Saved data entries:

•••••

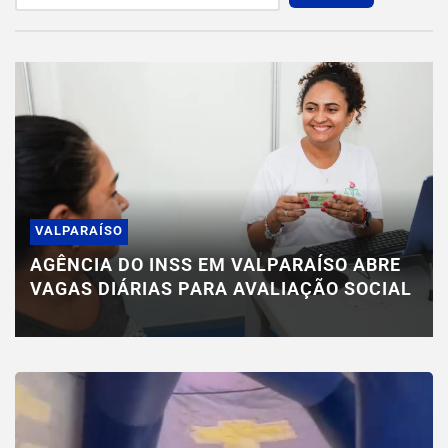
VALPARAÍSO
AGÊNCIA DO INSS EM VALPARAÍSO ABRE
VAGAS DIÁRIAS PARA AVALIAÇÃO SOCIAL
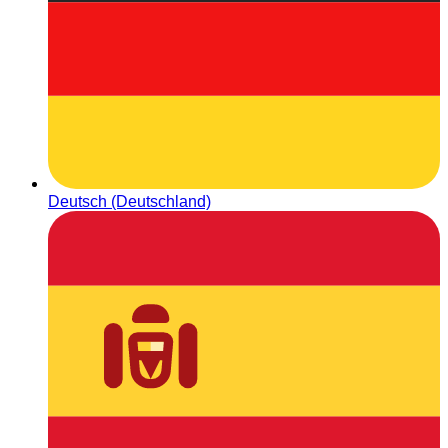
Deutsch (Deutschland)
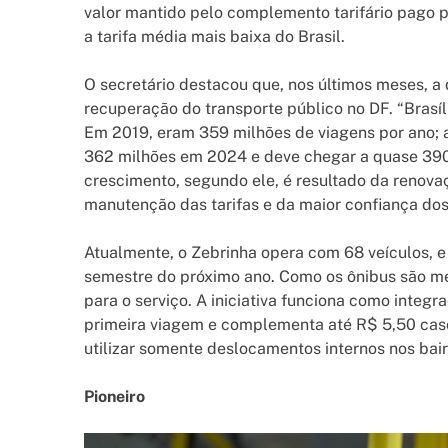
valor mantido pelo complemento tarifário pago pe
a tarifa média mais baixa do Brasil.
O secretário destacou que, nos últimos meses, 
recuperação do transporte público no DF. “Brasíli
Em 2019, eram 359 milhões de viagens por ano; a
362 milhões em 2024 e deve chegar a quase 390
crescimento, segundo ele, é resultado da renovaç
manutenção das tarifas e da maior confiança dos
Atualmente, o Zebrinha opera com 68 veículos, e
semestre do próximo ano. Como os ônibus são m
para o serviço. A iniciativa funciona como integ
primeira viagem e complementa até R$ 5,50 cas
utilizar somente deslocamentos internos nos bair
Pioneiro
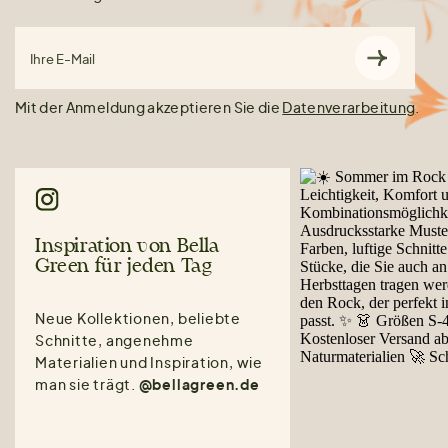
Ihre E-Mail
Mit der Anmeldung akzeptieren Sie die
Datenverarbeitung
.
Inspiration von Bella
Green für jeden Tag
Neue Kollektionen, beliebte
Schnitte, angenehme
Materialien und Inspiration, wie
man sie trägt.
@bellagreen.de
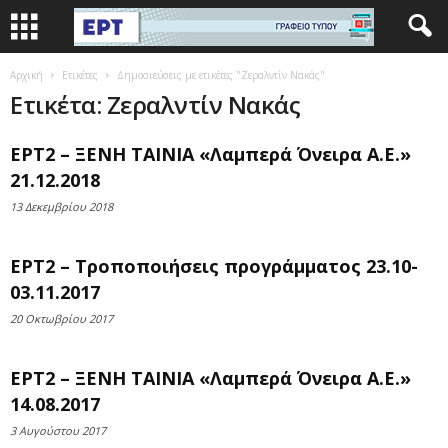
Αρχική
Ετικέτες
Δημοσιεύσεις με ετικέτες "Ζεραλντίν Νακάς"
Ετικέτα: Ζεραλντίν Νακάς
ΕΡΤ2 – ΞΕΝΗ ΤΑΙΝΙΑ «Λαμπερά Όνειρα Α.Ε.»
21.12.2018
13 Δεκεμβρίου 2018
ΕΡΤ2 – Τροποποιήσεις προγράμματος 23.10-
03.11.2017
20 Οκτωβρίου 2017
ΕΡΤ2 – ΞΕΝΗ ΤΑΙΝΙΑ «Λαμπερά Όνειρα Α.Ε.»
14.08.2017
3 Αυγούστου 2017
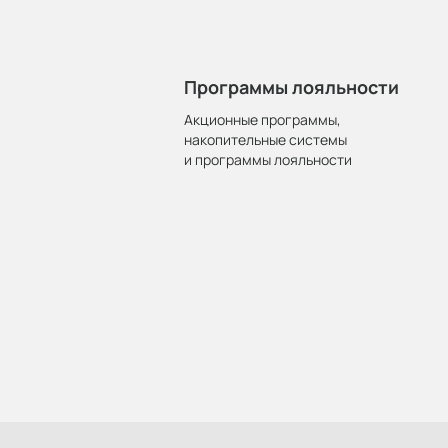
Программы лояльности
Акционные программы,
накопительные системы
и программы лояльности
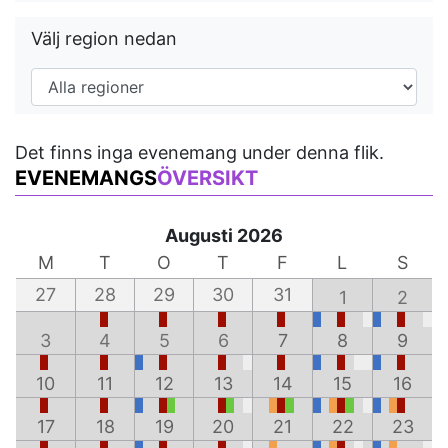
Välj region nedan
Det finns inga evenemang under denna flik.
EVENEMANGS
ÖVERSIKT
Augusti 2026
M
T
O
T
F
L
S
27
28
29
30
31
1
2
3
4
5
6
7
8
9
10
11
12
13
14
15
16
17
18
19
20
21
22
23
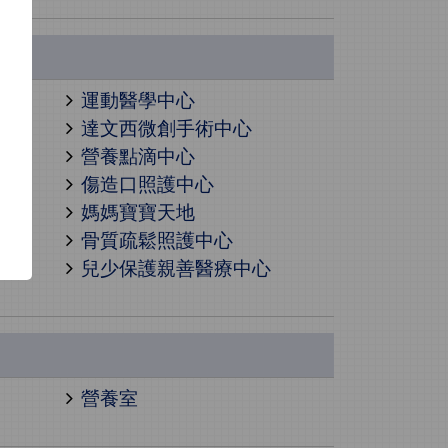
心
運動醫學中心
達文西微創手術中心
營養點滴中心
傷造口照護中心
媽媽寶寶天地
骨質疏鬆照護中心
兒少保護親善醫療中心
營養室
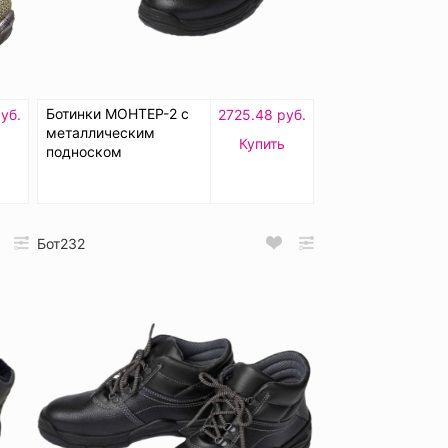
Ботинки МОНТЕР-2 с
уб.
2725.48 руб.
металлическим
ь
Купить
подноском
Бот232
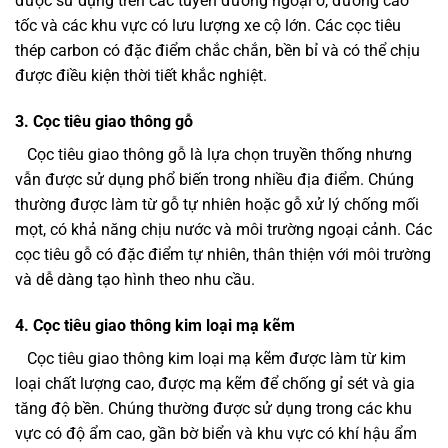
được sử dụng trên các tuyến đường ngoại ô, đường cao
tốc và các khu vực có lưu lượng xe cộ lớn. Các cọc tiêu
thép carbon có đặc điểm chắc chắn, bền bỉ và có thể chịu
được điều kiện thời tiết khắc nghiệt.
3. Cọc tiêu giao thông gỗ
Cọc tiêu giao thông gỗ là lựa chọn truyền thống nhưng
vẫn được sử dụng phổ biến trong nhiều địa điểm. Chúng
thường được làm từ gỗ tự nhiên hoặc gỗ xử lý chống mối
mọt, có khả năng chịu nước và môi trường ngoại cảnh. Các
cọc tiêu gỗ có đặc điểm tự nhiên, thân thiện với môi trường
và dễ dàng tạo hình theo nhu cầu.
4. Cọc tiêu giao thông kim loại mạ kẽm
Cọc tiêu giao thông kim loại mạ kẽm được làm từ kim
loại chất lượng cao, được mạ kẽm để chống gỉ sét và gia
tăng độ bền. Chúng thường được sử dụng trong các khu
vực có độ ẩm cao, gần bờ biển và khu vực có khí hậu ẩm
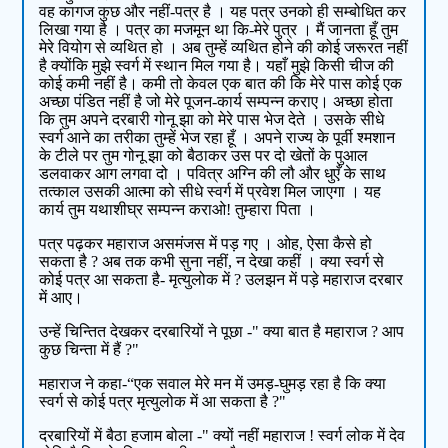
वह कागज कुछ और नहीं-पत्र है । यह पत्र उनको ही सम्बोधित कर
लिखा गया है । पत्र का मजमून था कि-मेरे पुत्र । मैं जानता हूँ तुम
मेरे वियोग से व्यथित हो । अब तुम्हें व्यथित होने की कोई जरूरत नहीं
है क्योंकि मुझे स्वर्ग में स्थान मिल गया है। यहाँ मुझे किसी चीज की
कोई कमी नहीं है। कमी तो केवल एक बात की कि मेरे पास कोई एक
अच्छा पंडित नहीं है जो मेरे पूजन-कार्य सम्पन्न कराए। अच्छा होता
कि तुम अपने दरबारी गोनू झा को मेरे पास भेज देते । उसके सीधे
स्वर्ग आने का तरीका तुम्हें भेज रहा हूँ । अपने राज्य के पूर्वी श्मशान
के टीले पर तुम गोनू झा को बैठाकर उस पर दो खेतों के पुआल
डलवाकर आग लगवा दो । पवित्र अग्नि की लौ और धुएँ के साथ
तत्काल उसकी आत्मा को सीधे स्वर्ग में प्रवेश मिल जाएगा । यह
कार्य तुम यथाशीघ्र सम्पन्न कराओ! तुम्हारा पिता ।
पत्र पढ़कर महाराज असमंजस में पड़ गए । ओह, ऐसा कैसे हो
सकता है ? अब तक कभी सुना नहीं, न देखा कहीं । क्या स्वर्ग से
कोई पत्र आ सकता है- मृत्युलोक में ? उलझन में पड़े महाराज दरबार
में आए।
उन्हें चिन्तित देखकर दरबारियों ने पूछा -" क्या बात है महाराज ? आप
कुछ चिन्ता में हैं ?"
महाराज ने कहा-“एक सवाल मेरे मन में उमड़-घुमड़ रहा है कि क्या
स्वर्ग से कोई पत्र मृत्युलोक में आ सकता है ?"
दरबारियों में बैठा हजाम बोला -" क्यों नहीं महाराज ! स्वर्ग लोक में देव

•••••

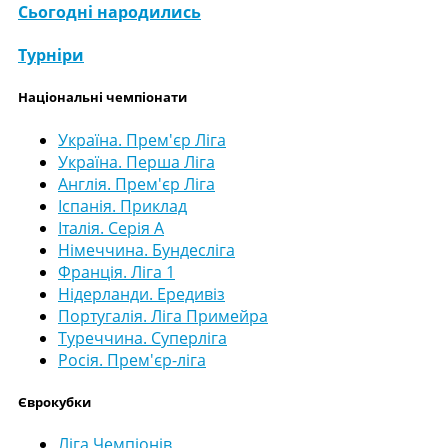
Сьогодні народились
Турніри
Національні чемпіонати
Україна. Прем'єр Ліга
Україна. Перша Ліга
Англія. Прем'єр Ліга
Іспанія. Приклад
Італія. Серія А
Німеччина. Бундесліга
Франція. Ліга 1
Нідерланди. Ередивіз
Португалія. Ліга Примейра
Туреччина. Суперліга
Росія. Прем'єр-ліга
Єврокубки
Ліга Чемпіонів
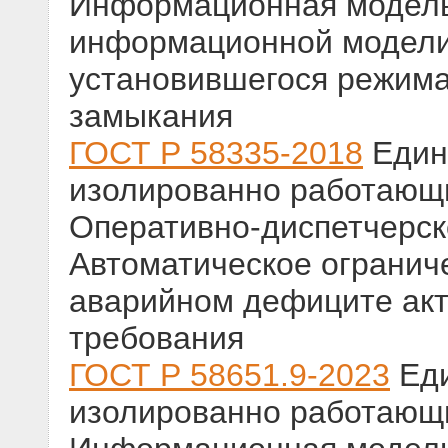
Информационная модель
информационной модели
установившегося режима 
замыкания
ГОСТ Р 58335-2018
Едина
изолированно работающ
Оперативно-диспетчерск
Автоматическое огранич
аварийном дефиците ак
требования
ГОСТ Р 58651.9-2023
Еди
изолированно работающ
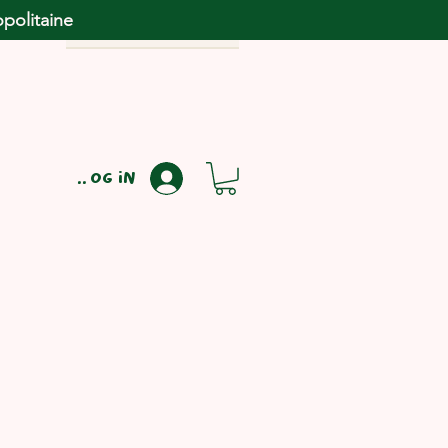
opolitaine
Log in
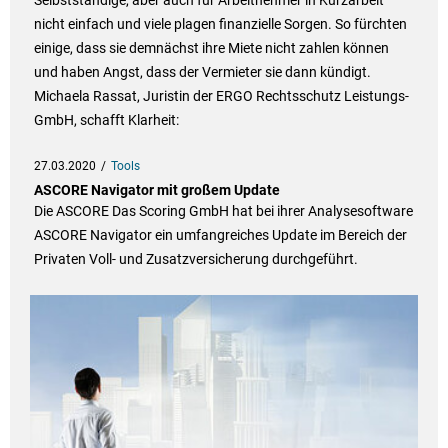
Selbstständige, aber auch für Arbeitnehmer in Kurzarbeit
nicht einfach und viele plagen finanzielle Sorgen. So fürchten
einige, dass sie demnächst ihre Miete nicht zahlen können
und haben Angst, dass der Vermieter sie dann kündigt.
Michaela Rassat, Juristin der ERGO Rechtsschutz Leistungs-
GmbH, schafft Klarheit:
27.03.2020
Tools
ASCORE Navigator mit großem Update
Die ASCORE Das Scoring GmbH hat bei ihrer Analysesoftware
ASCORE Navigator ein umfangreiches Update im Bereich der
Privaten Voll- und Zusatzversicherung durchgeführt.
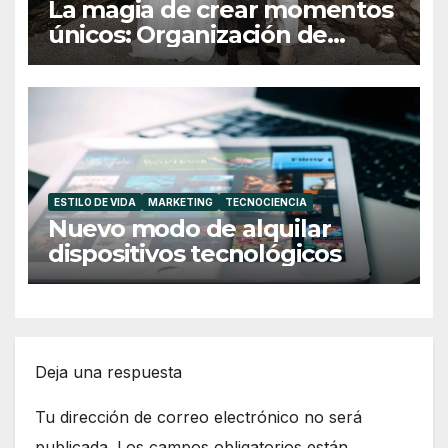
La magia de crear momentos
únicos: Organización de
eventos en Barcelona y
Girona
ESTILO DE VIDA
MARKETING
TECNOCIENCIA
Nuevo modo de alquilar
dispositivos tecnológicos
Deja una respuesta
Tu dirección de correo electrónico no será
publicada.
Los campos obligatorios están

•••••

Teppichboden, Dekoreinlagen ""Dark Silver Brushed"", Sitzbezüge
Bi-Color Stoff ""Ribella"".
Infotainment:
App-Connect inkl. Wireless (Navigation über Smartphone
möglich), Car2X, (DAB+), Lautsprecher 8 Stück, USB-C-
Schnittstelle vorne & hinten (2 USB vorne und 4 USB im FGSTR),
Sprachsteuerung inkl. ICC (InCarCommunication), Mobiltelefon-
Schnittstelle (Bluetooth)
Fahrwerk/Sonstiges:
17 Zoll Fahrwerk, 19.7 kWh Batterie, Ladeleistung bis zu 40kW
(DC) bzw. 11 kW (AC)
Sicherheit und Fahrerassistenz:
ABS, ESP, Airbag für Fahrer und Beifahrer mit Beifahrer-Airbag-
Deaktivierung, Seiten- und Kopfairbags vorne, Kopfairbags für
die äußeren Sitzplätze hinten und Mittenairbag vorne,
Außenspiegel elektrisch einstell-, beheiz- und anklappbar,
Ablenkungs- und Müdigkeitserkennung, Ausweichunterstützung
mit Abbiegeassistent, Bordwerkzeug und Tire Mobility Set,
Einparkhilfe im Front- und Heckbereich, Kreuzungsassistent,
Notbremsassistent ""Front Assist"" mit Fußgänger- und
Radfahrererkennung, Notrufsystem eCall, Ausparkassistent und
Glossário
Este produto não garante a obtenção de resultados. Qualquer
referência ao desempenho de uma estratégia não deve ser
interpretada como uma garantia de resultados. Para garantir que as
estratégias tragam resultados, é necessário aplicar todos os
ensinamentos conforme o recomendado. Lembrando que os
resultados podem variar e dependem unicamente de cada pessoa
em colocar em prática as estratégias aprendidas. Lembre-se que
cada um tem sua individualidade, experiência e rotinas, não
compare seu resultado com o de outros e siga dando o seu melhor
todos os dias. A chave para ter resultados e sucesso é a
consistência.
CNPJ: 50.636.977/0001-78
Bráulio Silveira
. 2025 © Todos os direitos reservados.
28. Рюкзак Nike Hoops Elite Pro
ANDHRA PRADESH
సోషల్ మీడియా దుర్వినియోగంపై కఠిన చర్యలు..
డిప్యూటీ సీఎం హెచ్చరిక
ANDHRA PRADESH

•••••

Look at the records above. Copy every line where the string "vorne" occurs.

Schnittstelle vorne & hinten (2 USB vorne und 4 USB im FGSTR),
Deaktivierung, Seiten- und Kopfairbags vorne, Kopfairbags für
die äußeren Sitzplätze hinten und Mittenairbag vorne,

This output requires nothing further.